Action item - Replace every "col value" in the items below with "col reading", and write the items out again with nothing else changed.
───── Dataset
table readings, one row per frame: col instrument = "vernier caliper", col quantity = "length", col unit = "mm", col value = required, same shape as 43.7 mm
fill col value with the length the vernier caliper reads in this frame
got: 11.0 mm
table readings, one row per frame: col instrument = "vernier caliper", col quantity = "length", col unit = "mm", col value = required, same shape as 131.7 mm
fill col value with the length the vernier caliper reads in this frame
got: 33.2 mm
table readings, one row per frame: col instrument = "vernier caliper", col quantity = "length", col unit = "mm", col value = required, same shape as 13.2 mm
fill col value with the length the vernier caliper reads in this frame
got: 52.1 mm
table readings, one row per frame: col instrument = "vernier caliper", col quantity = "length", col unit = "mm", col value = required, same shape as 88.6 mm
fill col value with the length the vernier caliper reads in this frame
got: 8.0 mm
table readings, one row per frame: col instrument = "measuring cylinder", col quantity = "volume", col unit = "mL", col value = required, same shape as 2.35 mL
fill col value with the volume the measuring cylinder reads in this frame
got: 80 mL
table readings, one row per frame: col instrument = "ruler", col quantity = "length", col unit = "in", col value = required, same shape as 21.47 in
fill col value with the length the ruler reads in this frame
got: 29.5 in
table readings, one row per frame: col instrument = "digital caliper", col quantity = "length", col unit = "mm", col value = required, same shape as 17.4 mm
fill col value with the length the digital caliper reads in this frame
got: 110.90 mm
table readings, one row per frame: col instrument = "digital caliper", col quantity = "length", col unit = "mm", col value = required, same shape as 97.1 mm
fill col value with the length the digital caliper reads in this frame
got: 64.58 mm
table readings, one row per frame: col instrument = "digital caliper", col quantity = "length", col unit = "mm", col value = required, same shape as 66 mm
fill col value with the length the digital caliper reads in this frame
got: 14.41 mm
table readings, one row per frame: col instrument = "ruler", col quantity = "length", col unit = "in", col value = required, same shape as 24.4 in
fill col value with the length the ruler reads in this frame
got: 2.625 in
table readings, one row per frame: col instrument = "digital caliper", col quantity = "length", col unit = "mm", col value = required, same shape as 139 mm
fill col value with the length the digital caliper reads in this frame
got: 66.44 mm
──────────
Response area -
table readings, one row per frame: col instrument = "vernier caliper", col quantity = "length", col unit = "mm", col reading = required, same shape as 43.7 mm
fill col reading with the length the vernier caliper reads in this frame
got: 11.0 mm
table readings, one row per frame: col instrument = "vernier caliper", col quantity = "length", col unit = "mm", col reading = required, same shape as 131.7 mm
fill col reading with the length the vernier caliper reads in this frame
got: 33.2 mm
table readings, one row per frame: col instrument = "vernier caliper", col quantity = "length", col unit = "mm", col reading = required, same shape as 13.2 mm
fill col reading with the length the vernier caliper reads in this frame
got: 52.1 mm
table readings, one row per frame: col instrument = "vernier caliper", col quantity = "length", col unit = "mm", col reading = required, same shape as 88.6 mm
fill col reading with the length the vernier caliper reads in this frame
got: 8.0 mm
table readings, one row per frame: col instrument = "measuring cylinder", col quantity = "volume", col unit = "mL", col reading = required, same shape as 2.35 mL
fill col reading with the volume the measuring cylinder reads in this frame
got: 80 mL
table readings, one row per frame: col instrument = "ruler", col quantity = "length", col unit = "in", col reading = required, same shape as 21.47 in
fill col reading with the length the ruler reads in this frame
got: 29.5 in
table readings, one row per frame: col instrument = "digital caliper", col quantity = "length", col unit = "mm", col reading = required, same shape as 17.4 mm
fill col reading with the length the digital caliper reads in this frame
got: 110.90 mm
table readings, one row per frame: col instrument = "digital caliper", col quantity = "length", col unit = "mm", col reading = required, same shape as 97.1 mm
fill col reading with the length the digital caliper reads in this frame
got: 64.58 mm
table readings, one row per frame: col instrument = "digital caliper", col quantity = "length", col unit = "mm", col reading = required, same shape as 66 mm
fill col reading with the length the digital caliper reads in this frame
got: 14.41 mm
table readings, one row per frame: col instrument = "ruler", col quantity = "length", col unit = "in", col reading = required, same shape as 24.4 in
fill col reading with the length the ruler reads in this frame
got: 2.625 in
table readings, one row per frame: col instrument = "digital caliper", col quantity = "length", col unit = "mm", col reading = required, same shape as 139 mm
fill col reading with the length the digital caliper reads in this frame
got: 66.44 mm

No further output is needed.